Microcystin-LR increases genotoxicity induced by aflatoxin B1 through oxidative stress and DNA base excision repair genes in human hepatic cell lines.

Aflatoxin B1 (AFB1) and microcystin-LR (MC-LR) simultaneously exist in polluted food and water in humid and warm areas, and each has been reported to be genotoxic to liver and associated with hepatocellular carcinoma (HCC). However, the genotoxic effects of the two biotoxins in combination and potential mechanism remain unknown. We treated the human hepatic cell line HL7702 with AFB1 and MC-LR together at different ratios, examined their genotoxic effects using micronuclei and comet assays, and evaluated the possible mechanism by measuring oxidative stress markers and DNA base excision repair (BER) genes. Our data show that co-exposure to AFB1 and MC-LR significantly increased DNA damage compared with AFB1 or MC-LR alone as measured by the levels of both micronuclei and tail DNA. Meanwhile, AFB1 and MC-LR co-exposure showed biphasic effects on ROS production, and a gradual trend towards increased Glutathione (GSH) levels and activity of Catalase (CAT) and Superoxide Dismutase (SOD). Furthermore, MC-LR, with or without AFB1, significantly down-regulated the expression of the base excision repair (BER) genes 8-oxoguanine glycosylase-1 (OGG1) and X-ray repair cross complementing group 1 (XRCC1).

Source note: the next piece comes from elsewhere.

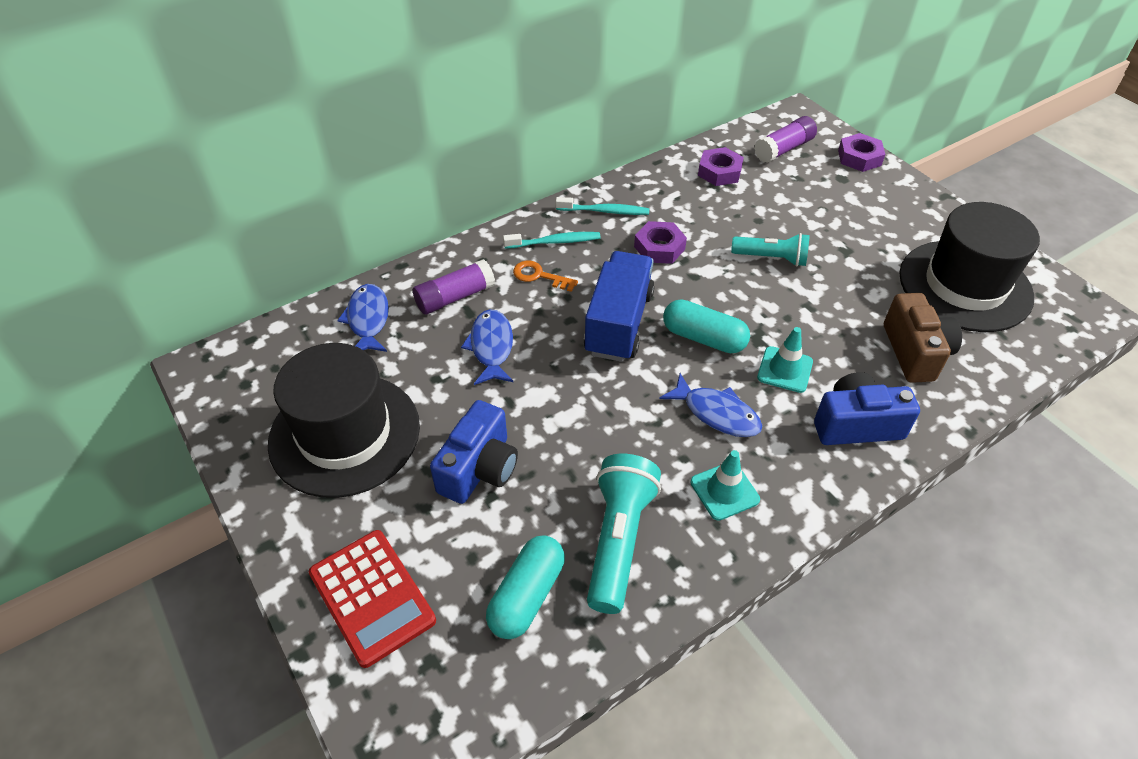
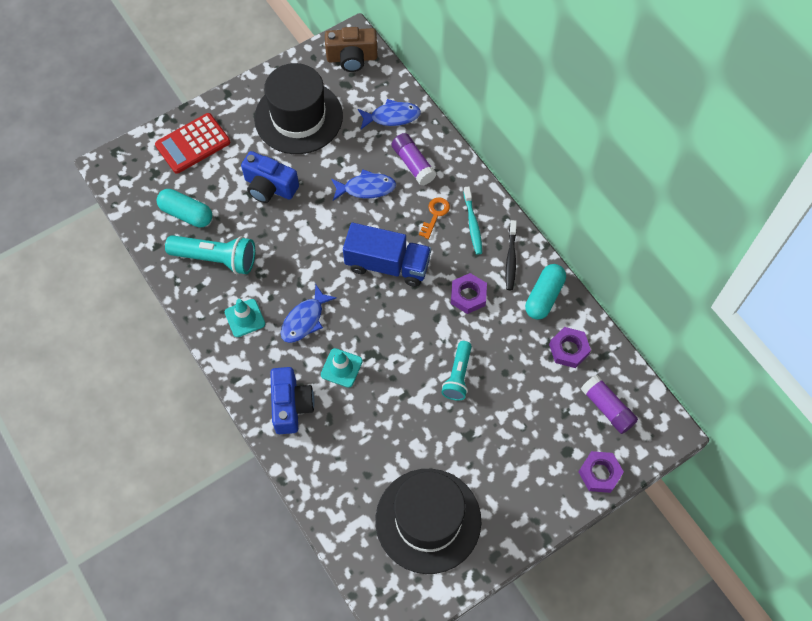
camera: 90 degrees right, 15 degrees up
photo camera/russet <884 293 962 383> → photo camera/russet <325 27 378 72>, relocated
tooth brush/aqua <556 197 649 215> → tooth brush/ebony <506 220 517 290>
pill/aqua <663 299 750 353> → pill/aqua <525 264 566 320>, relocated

AFB1 and MC-LR in combination upregulated the expression of the BER gene apurinic/apyrimidinic endonuclease 1 (APE1), whereas either agent alone had no effect. In conclusion, our studies show that MC-LR exacerbates AFB1-induced genotoxicity and we report for the first time that this occurs through effects on oxidative stress and the deregulation of DNA base excision repair genes.